BEGIN DATA SEGMENT
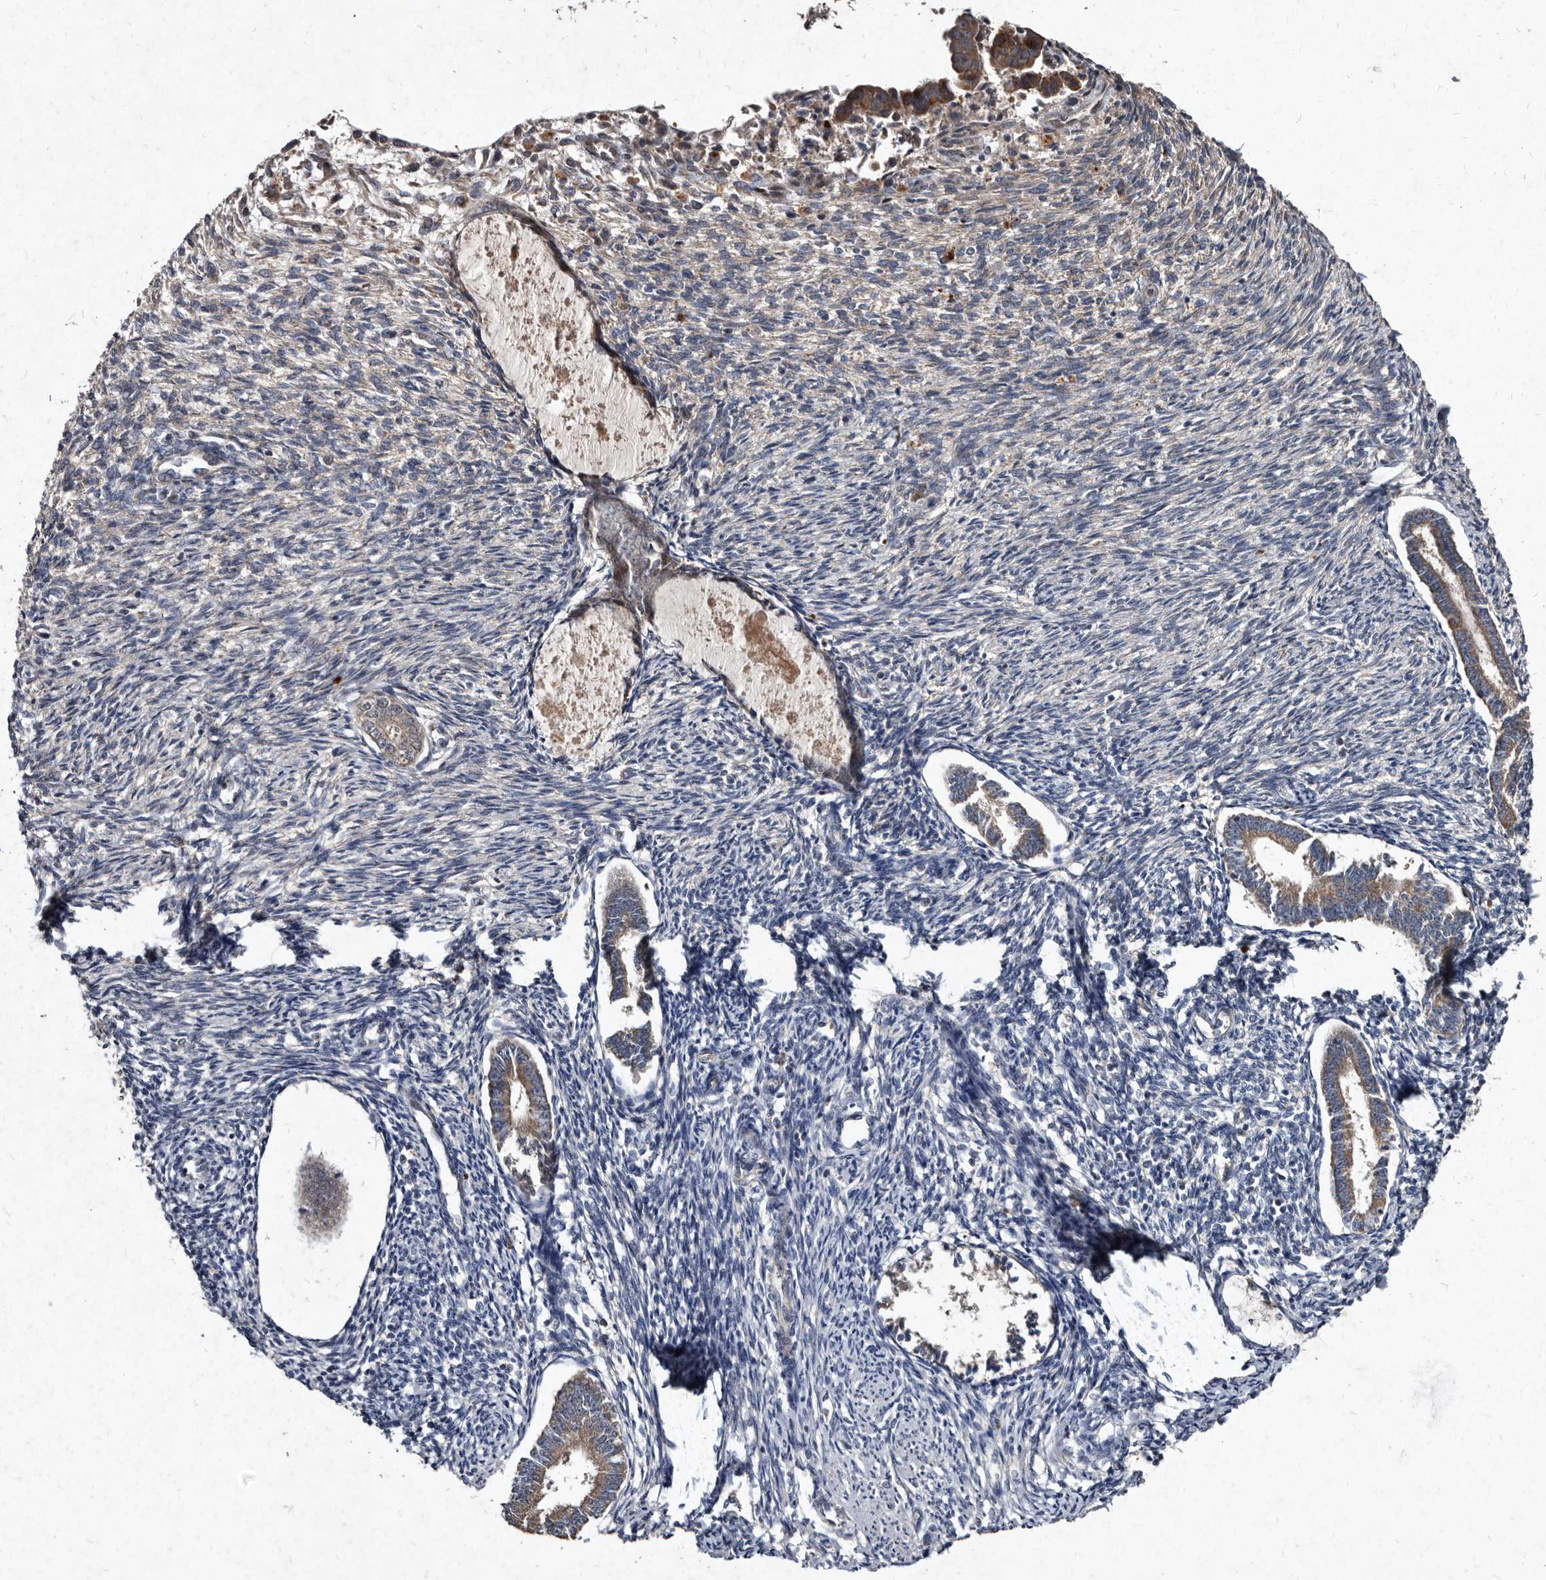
{"staining": {"intensity": "moderate", "quantity": "<25%", "location": "cytoplasmic/membranous"}, "tissue": "endometrium", "cell_type": "Cells in endometrial stroma", "image_type": "normal", "snomed": [{"axis": "morphology", "description": "Normal tissue, NOS"}, {"axis": "topography", "description": "Endometrium"}], "caption": "High-magnification brightfield microscopy of benign endometrium stained with DAB (3,3'-diaminobenzidine) (brown) and counterstained with hematoxylin (blue). cells in endometrial stroma exhibit moderate cytoplasmic/membranous expression is present in approximately<25% of cells.", "gene": "YPEL1", "patient": {"sex": "female", "age": 56}}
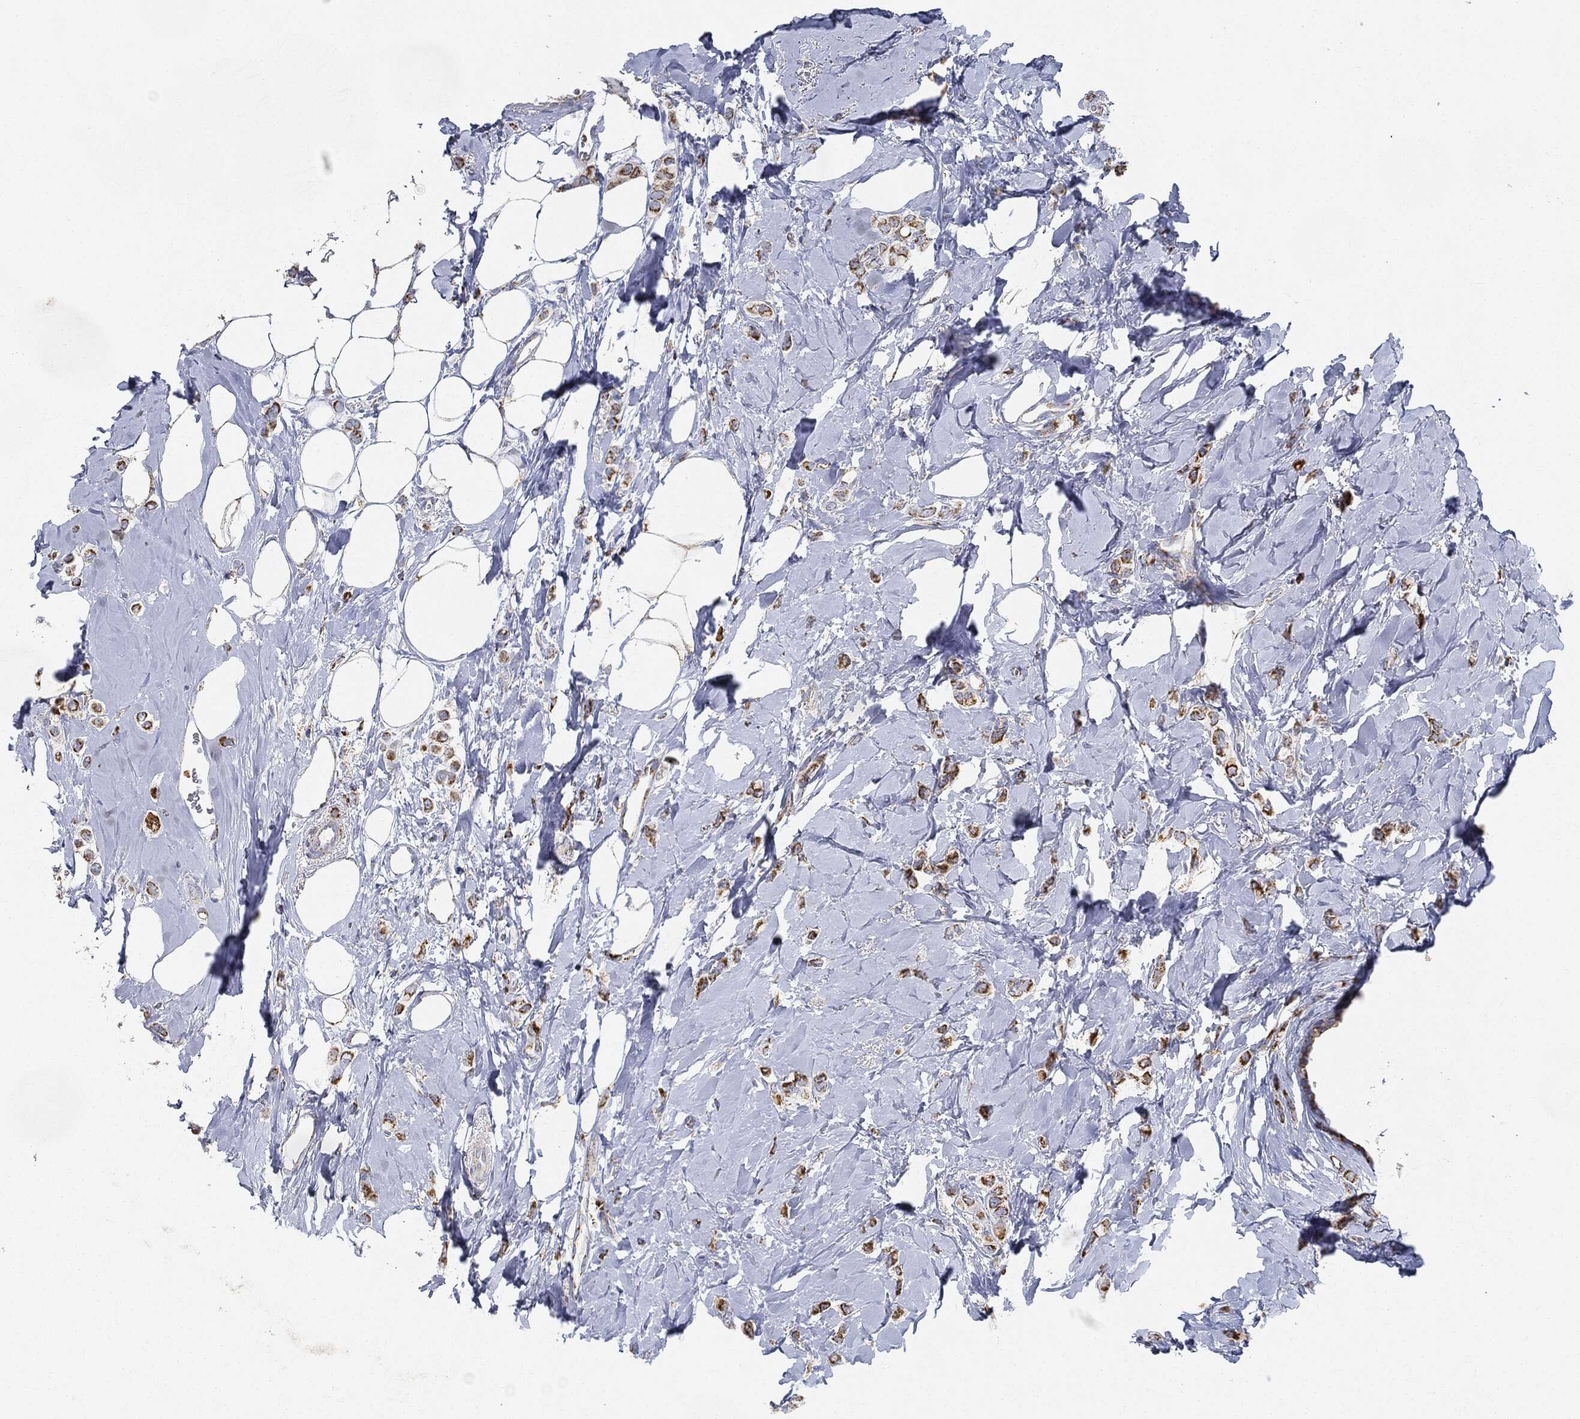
{"staining": {"intensity": "strong", "quantity": ">75%", "location": "cytoplasmic/membranous"}, "tissue": "breast cancer", "cell_type": "Tumor cells", "image_type": "cancer", "snomed": [{"axis": "morphology", "description": "Lobular carcinoma"}, {"axis": "topography", "description": "Breast"}], "caption": "The image displays staining of breast cancer, revealing strong cytoplasmic/membranous protein positivity (brown color) within tumor cells. (DAB (3,3'-diaminobenzidine) = brown stain, brightfield microscopy at high magnification).", "gene": "CAPN15", "patient": {"sex": "female", "age": 66}}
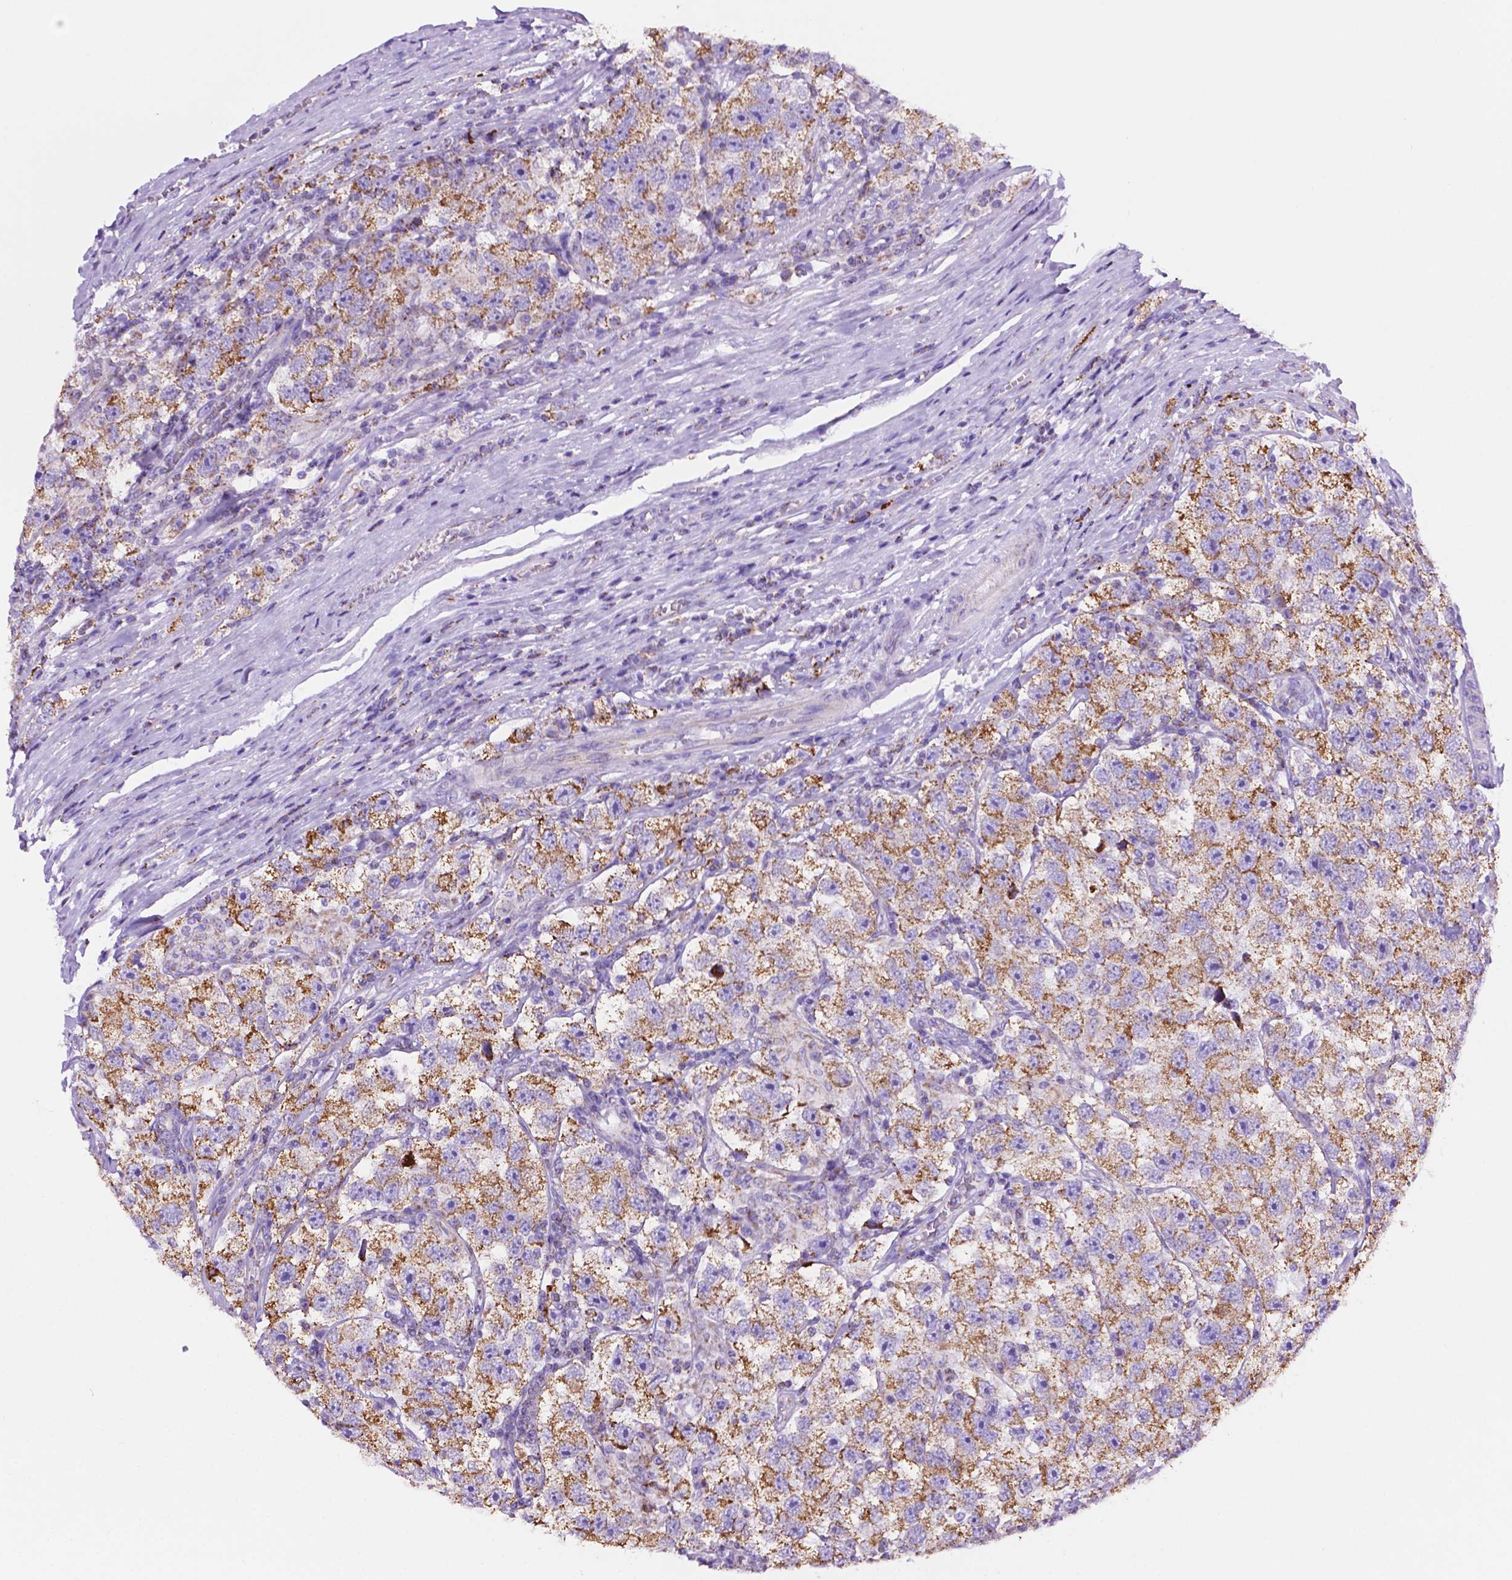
{"staining": {"intensity": "moderate", "quantity": ">75%", "location": "cytoplasmic/membranous"}, "tissue": "testis cancer", "cell_type": "Tumor cells", "image_type": "cancer", "snomed": [{"axis": "morphology", "description": "Seminoma, NOS"}, {"axis": "topography", "description": "Testis"}], "caption": "Moderate cytoplasmic/membranous protein staining is appreciated in about >75% of tumor cells in testis cancer.", "gene": "GDPD5", "patient": {"sex": "male", "age": 26}}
END DATA SEGMENT
WHAT TO PRODUCE:
Repeat the material above exactly; any picture in it is left out.

EXERCISE ANSWER:
{"staining": {"intensity": "moderate", "quantity": "<25%", "location": "cytoplasmic/membranous"}, "tissue": "endometrium", "cell_type": "Cells in endometrial stroma", "image_type": "normal", "snomed": [{"axis": "morphology", "description": "Normal tissue, NOS"}, {"axis": "topography", "description": "Endometrium"}], "caption": "High-magnification brightfield microscopy of benign endometrium stained with DAB (3,3'-diaminobenzidine) (brown) and counterstained with hematoxylin (blue). cells in endometrial stroma exhibit moderate cytoplasmic/membranous expression is present in approximately<25% of cells.", "gene": "YPEL1", "patient": {"sex": "female", "age": 56}}
{"staining": {"intensity": "strong", "quantity": ">75%", "location": "cytoplasmic/membranous"}, "tissue": "breast cancer", "cell_type": "Tumor cells", "image_type": "cancer", "snomed": [{"axis": "morphology", "description": "Lobular carcinoma"}, {"axis": "topography", "description": "Breast"}], "caption": "The image displays staining of breast cancer, revealing strong cytoplasmic/membranous protein positivity (brown color) within tumor cells. (DAB (3,3'-diaminobenzidine) = brown stain, brightfield microscopy at high magnification).", "gene": "CAPN15", "patient": {"sex": "female", "age": 66}}
{"staining": {"intensity": "moderate", "quantity": ">75%", "location": "cytoplasmic/membranous"}, "tissue": "testis cancer", "cell_type": "Tumor cells", "image_type": "cancer", "snomed": [{"axis": "morphology", "description": "Seminoma, NOS"}, {"axis": "topography", "description": "Testis"}], "caption": "Moderate cytoplasmic/membranous protein staining is appreciated in about >75% of tumor cells in testis cancer.", "gene": "GDPD5", "patient": {"sex": "male", "age": 26}}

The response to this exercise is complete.